Adjust your payroll costs in 2022

Here are some areas to look at carefully.

New wages

You may be required to increase employee wages due to minimum wage increases in your state or locality that go into effect on January 1, 2022. While the federal minimum wage has not been adjusted and is the standard in seven states, most states have their own higher rate which takes precedence over the lower, federal rate. What’s more, the minimum wage rate in 18 states and D.C. may be increased annually due to inflation. Guess what — they all have an increase in 2022. A number of cities have higher rates than the states they’re in, so check with your state and city now to determine the applicable rate for the coming year.

Even if minimum wage increases aren’t an issue for you, if you’re trying to help your staff at least keep pace with inflation or simply reward them for work well done, it’s going to cost you. In the summer, WorldAtWork projected compensation increases for 2022 of about 3.3%. With the hike in the inflation rate in recent months, actual increases could be higher.

Recognize that increasing wages also means higher payroll taxes. Payroll taxes on employers include:

  • FICA (explained below)
  • FUTA (the federal unemployment tax) – Because this tax is based on wages capped at up to $7,000 per employee, the cost won’t change for 2022 unless you add employees to your staff.
  • State unemployment tax – This tax typically is based on a company’s experience (how many unemployment claims are made against it). The rate may change from year to year. Due to high unemployment during the pandemic, many companies likely face a higher rate for 2022. Check with your state unemployment division if you have not yet received a notice about your 2022 rate.

And there’s also workers compensation, the cost of which reflects your payroll.

New employee benefits plans

To attract and retain employees during this tight labor market, you may want to introduce or increase your plan offerings. Consider the following:

  • To bring employees back to the workplace, you may need to offer a dependent care assistance plan. This can be financed through employee contributions made on a pre-tax basis. Alternatively, the company may pay the cost (capped at $5,000 in 2022 unless Congress continues the $10,500 cap that applied for 2021).
  • If you have a qualified retirement plan with employer contributions — as the only plan contributions or contributions that are tied to employee contributions — employee compensation will determine what it costs you for the year.
  • If your company doesn’t have a qualified retirement plan, you may have to enroll employees in the Secure Choice Savings Program if your state has one (about a dozen states do) and your company is not exempt. While contributions to the plan are made by the employee, the setup may mean some additional administrative costs.

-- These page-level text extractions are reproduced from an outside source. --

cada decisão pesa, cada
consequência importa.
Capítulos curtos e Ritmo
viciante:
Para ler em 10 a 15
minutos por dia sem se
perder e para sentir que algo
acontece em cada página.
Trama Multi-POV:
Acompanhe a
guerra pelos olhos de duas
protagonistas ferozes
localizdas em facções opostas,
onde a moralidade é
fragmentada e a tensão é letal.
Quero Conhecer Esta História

New Social Security tax wage base

FICA, which is comprised of Social Security and Medicare taxes, is a fixed rate: 7.65% on the employer as well as an equal rate on the employee. However, 6.2% of FICA is the Social Security portion, and it applies only to taxable compensation up to a wage base that adjusts annually. In 2022, it will be $147,000, which is up from $142,800 in 2021. Companies that have employees earning more than the former wage base will pay an additional amount in 2022.

The 1.45% portion of FICA for Medicare taxes applies to all taxable compensation; there is no wage base cap.

Repaying 50% of deferred Social Security tax from 2020

Some employers opted to defer a portion of their 2020 Social Security tax. Half was required to be paid by the end of 2021; the other half is due by December 31, 2022. Employers should factor this repayment into their deposits for 2022.


Be sure you’ve adjusted your budget for 2022 to account for the added payroll costs you expect to incur. The added costs are due to higher payments to employees, higher payroll taxes, and higher administrative costs related to payroll. Also monitor any law changes on a federal, state, or local level that may increase your administrative or tax costs for payroll.